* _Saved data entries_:
"""
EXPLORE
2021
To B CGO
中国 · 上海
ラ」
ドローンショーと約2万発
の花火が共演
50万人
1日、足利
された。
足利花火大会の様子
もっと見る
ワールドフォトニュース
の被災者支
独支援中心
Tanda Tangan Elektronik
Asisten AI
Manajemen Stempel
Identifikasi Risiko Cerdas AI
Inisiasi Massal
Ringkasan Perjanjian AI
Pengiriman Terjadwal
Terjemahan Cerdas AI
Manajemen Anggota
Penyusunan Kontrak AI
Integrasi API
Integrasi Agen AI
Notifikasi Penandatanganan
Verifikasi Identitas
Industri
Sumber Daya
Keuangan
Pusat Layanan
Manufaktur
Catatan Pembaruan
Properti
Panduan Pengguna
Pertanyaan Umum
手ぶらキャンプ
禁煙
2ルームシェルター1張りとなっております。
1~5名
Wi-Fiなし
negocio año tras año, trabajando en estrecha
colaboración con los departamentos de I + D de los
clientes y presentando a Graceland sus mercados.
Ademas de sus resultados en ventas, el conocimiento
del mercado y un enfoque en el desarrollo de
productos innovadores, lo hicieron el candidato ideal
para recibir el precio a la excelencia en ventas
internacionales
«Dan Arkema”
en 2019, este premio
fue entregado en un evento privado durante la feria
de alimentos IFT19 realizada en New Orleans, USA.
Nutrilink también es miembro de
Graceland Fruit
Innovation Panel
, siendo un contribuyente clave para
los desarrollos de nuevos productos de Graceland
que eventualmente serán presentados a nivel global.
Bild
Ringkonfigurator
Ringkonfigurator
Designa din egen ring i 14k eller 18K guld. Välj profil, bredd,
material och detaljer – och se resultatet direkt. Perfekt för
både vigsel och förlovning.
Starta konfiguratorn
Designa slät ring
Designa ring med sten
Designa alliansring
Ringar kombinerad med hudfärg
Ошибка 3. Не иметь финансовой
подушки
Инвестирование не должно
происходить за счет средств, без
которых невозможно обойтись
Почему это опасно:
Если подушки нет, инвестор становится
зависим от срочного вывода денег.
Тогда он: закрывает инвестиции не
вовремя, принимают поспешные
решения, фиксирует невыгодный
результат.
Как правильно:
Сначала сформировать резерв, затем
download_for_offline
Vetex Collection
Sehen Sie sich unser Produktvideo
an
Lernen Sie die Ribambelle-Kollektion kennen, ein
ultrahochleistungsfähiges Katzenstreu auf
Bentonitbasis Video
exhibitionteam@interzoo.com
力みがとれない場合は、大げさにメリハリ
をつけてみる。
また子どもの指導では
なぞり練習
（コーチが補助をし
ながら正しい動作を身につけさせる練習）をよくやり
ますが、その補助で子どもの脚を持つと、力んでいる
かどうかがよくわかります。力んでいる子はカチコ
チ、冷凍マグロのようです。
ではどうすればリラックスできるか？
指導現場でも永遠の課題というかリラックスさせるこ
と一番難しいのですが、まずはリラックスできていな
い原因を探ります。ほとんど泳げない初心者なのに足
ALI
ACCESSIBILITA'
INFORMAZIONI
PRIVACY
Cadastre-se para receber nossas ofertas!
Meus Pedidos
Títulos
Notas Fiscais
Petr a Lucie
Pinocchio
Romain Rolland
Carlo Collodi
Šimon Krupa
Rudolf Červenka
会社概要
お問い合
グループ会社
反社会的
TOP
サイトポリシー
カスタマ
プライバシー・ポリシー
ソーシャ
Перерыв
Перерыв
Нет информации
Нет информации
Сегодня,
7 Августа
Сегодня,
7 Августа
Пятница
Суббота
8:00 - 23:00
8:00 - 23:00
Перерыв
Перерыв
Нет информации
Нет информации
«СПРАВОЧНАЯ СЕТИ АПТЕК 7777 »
"""
* _WORK REQUEST_:
Your answer should consist only of the lines from the one that holds "Meus Pedidos" to the end of the entries above, both ends included, each repeated exactly.

* _YOUR RESPONSE_:
Meus Pedidos
Títulos
Notas Fiscais
Petr a Lucie
Pinocchio
Romain Rolland
Carlo Collodi
Šimon Krupa
Rudolf Červenka
会社概要
お問い合
グループ会社
反社会的
TOP
サイトポリシー
カスタマ
プライバシー・ポリシー
ソーシャ
Перерыв
Перерыв
Нет информации
Нет информации
Сегодня,
7 Августа
Сегодня,
7 Августа
Пятница
Суббота
8:00 - 23:00
8:00 - 23:00
Перерыв
Перерыв
Нет информации
Нет информации
«СПРАВОЧНАЯ СЕТИ АПТЕК 7777 »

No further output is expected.